The firm said multiple catalysts are aligning to support the shares, citing restructuring, lower borrowing costs for clients, and valuation.
In its note, BTIG said it had previously viewed Fiverr’s valuation as appealing but lacked “incremental reasons to want to own it.”
The recent restructuring, which reduces headcount by about 30% and generates roughly $30 million in annual cost savings, has changed that view.
Importantly, “FVRR reiterated guidance and stressed that the restructuring is not in response to any weakening in the business,” BTIG wrote.
The firm noted that if all the savings flowed to the bottom line, fiscal 2026 EBITDA would rise by about 30%, though management signaled it will reinvest about half into growth.
Even so, BTIG said “shares are cheaper than they were to begin the week on an EV/EBITDA basis.”
The second catalyst comes from this week’s Federal Reserve rate cut.
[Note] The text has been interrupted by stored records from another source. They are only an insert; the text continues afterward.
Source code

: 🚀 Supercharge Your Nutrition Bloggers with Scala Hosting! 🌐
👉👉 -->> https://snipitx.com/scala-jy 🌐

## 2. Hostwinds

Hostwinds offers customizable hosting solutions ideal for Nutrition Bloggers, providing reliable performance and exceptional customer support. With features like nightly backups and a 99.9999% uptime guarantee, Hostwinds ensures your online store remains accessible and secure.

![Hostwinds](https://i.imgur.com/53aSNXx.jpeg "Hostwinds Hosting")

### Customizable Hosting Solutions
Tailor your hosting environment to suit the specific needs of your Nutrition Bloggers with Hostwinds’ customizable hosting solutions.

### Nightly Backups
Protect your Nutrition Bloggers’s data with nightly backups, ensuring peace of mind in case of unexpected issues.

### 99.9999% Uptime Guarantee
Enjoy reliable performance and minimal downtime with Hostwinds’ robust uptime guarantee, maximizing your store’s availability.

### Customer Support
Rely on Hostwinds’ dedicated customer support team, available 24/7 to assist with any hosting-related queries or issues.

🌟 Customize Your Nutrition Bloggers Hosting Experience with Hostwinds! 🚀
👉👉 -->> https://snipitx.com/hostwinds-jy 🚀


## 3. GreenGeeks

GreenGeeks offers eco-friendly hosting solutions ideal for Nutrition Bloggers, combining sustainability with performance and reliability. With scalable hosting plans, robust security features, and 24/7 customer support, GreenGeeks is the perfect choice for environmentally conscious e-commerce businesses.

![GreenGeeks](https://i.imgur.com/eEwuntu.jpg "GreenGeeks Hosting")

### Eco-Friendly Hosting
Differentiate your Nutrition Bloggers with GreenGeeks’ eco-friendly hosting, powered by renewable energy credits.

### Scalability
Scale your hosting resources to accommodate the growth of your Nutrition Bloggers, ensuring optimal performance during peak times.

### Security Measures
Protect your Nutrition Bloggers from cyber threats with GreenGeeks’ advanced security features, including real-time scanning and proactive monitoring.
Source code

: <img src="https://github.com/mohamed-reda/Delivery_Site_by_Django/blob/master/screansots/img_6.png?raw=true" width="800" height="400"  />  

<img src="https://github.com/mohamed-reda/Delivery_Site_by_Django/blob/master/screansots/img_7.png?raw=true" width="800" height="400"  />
BTIG expects banks will now begin lowering lending rates, which should help Fiverr’s small- and medium-sized business clients.
“Given FVRR’s core SMB client base typically borrows through banks, we believe their outlook will begin improving, as should hiring intentions,” the firm wrote.
The restructuring also reduces stock-based compensation, which BTIG said had been “a persistent issue.”
Finally, BTIG highlighted valuation, noting Fiverr trades at 4.6x FY26 EV/EBITDA, a roughly 55% discount to Upwork. “We think this historically wide disparity gives FVRR shares oxygen for multiple expansion,” the firm said.